BELLINZONA – Ticino&Lavoro, assieme al gruppo Facebook “Insieme si può”, era pronto a scendere in piazza, per lanciare un grido d’aiuto al Governo per i disoccupati, le persone in assistenza, coloro che non riescono a star dietro ai premi delle casse malati o a prendersi un casa perché i tassi ipotecari sono troppo alti, per chi subisce dumping salariale. Ci si aspettava qualcuno pronto a mostrarsi. Invece i presenti erano a occhio e croce 25!
Sì, avete letto bene: 25. E il corteo non c’è stato. C’è la delusione, tanta, in Giovanni Albertini, che danni si spende per la causa. C’è anche la rabbia. “25 persone su 13'000 e più iscritti sul gruppo, con tanta sponsorizzazione Internet, dappertutto. Quando qualcuno si attiva per difendere disoccupati e persone in assistenza si pretende almeno la presenza.

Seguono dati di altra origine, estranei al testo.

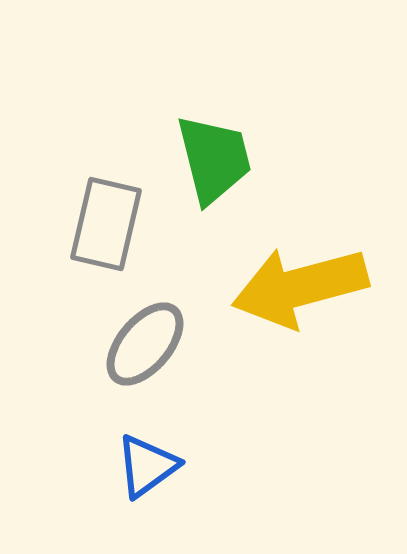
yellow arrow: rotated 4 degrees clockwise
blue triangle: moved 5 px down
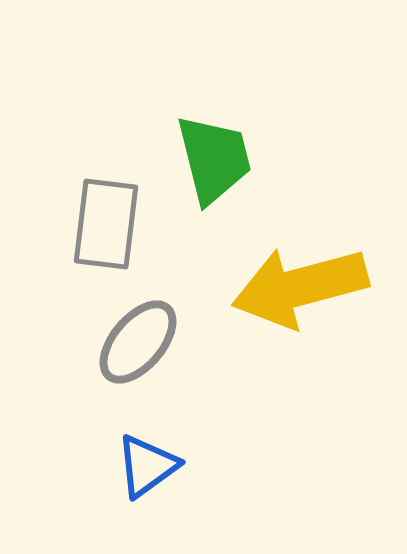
gray rectangle: rotated 6 degrees counterclockwise
gray ellipse: moved 7 px left, 2 px up
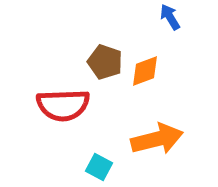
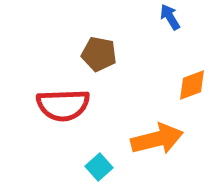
brown pentagon: moved 6 px left, 8 px up; rotated 8 degrees counterclockwise
orange diamond: moved 47 px right, 14 px down
cyan square: rotated 20 degrees clockwise
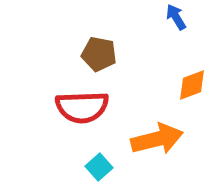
blue arrow: moved 6 px right
red semicircle: moved 19 px right, 2 px down
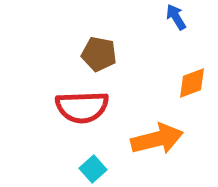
orange diamond: moved 2 px up
cyan square: moved 6 px left, 2 px down
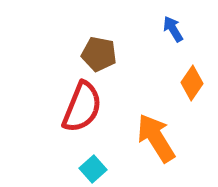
blue arrow: moved 3 px left, 12 px down
orange diamond: rotated 36 degrees counterclockwise
red semicircle: rotated 66 degrees counterclockwise
orange arrow: moved 1 px left, 1 px up; rotated 108 degrees counterclockwise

Ho preso un pomeriggio libero, io, penso che loro possano dedicare quarantacinque minuti per scendere in piazza e farsi sentire”.

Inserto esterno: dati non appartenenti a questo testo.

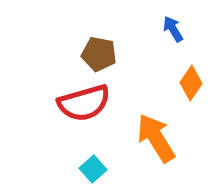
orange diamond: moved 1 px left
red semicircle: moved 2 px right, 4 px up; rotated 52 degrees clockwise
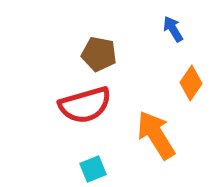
red semicircle: moved 1 px right, 2 px down
orange arrow: moved 3 px up
cyan square: rotated 20 degrees clockwise
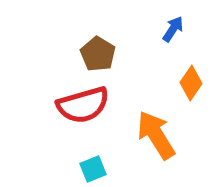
blue arrow: rotated 64 degrees clockwise
brown pentagon: moved 1 px left; rotated 20 degrees clockwise
red semicircle: moved 2 px left
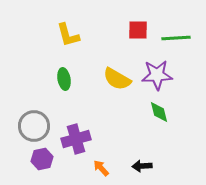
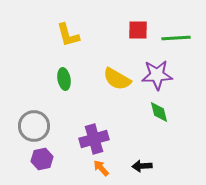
purple cross: moved 18 px right
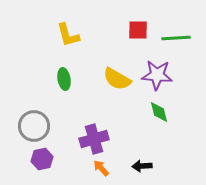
purple star: rotated 8 degrees clockwise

“Sta a testimoniare che il Governo purtroppo ha ragione, e che i disoccupati e chi sta in assistenza ha una situazione che va bene. Se io stessi male in una condizione e vedessi che i politici non fanno nulla per me e per migliorare le condizioni del lavoro in Ticino sarei il primo a scendere in piazza e a portare la mia voce. Vuol dire, appunto, che stanno bene. E ne prendiamo atto come associazione”.
Già qualche tempo la delusione lo aveva spinto a riconsiderare l’impegno, in mattinata aveva scritto sui social che se ci fosse stata poca gente si sarebbe fatto qualche domanda. “È il minimo, col tempo che ci mettiamo, anche i soldi, se il riscontro che abbiamo, tanto vale. Farò una riflessione”.

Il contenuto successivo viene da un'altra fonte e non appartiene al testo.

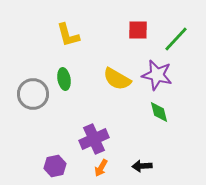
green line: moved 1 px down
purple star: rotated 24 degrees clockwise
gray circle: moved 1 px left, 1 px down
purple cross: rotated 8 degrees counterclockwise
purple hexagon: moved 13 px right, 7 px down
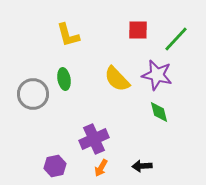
yellow semicircle: rotated 16 degrees clockwise
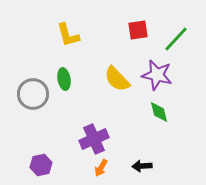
red square: rotated 10 degrees counterclockwise
purple hexagon: moved 14 px left, 1 px up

È furibondo. “Ce l’ho coi leoni da tastiera, che gridano dietro a un computer ma quando c’è da metterci la faccia nascondono la testa sotto il cuscino, come gli struzzi sotto la sabbia. Non voglio farmi portavoce di questa gente, voglio persone che hanno voglia di rientrare nel mondo del lavoro, come ho visto in Croazia, o ora nell’edilizia. Rappresentare chi non si mette nemmeno in gioco per i propri diritti non mi va”.
Per l’edilizia si sono mosse 3'000 persone, qualcuno cinicamente ha osservato che è un settore pieno di frontalieri. Ma loro c’erano e Albertini concorda. “Esatto! Hanno voglia di lavorare, di difendere le loro condizioni di lavoro, hanno una mentalità diversa dai nostri, si tolgono la paglia dal c—o. Ci sono, marcano presenza, temono che le condizioni peggiorino e le difendono, come è giusto che sia. E qui non avviene”.
A chi non c’era vorrebbe dire che “è inutile reclamare dietro a un pc e non scendere in piazza per i propri diritti e dire la propria. Nella vita quando si perde un lavoro, bisogna lottare, non solo lamentarsi, unirsi, provare a migliorare le proprie condizioni. Sennò il Consiglio di Stato pensa che chi è disoccupato sta bene così, tanto qualche soldino lo prende, così come coloro che sono in assistenza, e che le loro statistiche sono quelle reali. Dunque, perché lamentarsi che i dati non sono veri, quando in piazza si sono presentate 25 persone? È assurdo. Perché, mi chiedo? Perché erano solo in 25? Perché chi ha tempo e poteva venire non c’era, nei confronti di un Governo immobilista. Oggi rappresentavamo diversi temi, volevamo dire basta ai premi delle casse malati alti, ai crediti ipotecari difficili da ottenere, al dumping, agli sgravi fiscali per chi non lo merita, c’era tanta carne al fuoco. Siamo un Cantone che ha smesso di lottare e che si lamenta”.